Ja, ich weiß des auch nich so recht :-( ...hab mit meinem Lehrer noch nix genaues besprochen. Ich will aber schon, einfach so zum Vergleich, ein paar Vorspänne analysieren. Daher bin ich für jede Hilfe dankbar . Welche schlägst denn so vor?

mfg 
Jojo


----------



## axn (8. August 2006)

Wenn ich jetzt in meine noch nicht vorhandene Sammlung schauen könnte...
Man kann Vorspänners in verschiedene Gruppen teilen. Da gibt es z.B. die Unterscheidung zwischen sozusagen inhaltlosen einfach nur schönen - manche greifen die Optik des gesammten Films auf, oder solche die schon beginnen eine Gewschichte zu erzählen. Als Beispiel fällt mir der Vorspann zu Fightclub ein, eine Fahrt durch die Nervenbahnen des Hirns, heraus aus der Kopfhaut mit Schweißperlen, über den Lauf einer Pistole, und in dieser Szene beginnt der Film... Vielleicht fällt mir morgen noch was konkreteres ein. Bin gespannt was die Anderen noch so beitragen. Schönes Thema! Würde mich freuen wenn du uns am Ergebniss teilhaben lässt... 

mfg

axn


----------



## chmee (8. August 2006)

Schöne Arbeiten zB von Pixar:
"Die Unglaublichen" oder "Monster AG"
Beide nehmen sich des grafischen 30-60er Jaher Stils an. (Screwball)
Oder "Rosaroter Panther"

Wie Axn schon aufführte.
1. Klarer Vorspann
2. Einführung mit Vorspann-Elementen
3. Vorgeschichte, in der Climax dann Vorspann.

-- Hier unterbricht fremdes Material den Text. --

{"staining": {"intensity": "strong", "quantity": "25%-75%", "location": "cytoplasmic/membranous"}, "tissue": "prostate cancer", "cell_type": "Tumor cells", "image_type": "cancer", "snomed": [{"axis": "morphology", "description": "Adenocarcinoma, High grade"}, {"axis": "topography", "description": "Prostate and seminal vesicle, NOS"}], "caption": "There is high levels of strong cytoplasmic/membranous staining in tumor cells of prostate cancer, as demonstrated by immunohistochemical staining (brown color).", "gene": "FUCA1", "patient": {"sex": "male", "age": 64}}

Hitchcock Filme - Vertigo oder Psycho - Vorwegnahme des Inhalts über grafische Arbeiten
Bond-Filme - eigentlich immer das Gleiche, aber doch Eigen.

http://www.film-vorspann.de/ unter systematik schauen.

Um FIlm in seiner Gesamtheit zu verstehen, solltest Du vielleicht noch etwas wie
"James Monaco - Film verstehen" lesen. Sehr interessant, keine Fachidioten-Lektüre.

mfg chmee


----------



## Sneakerin (9. Oktober 2006)

Hallihallo!

Ein bisschen Zeit ist ins Land gegangen und auch meine erste Vorbesprechung zur Facharbeit habe ich bereits hinter mir. Mit Erfolg sozusagen. Höchstwahrscheinlich wird mein Vorspann aus einer Abfolge von dem selben Bild (einer Spiegelwand) bestehen, welches ich in verschiedene Farbtöne einfärb. Dieser Spiegel soll variiert werden, sprich: mal zerbrochen, mal mit Blut (oder ähnlichem) beschmiert etc. . Dazu dudelt ein bisschen verträumt, aber auch verzerrt, von THE FRAY "How to save a live". Tja, klingt alles verwirrend, solls auch. Hoff mal, der Vorspann wird so wie ich ihn mir momentan noch imaginär vorstelle. Drückt mir die Daumen. Ich meld mich, wenns Neues gibt .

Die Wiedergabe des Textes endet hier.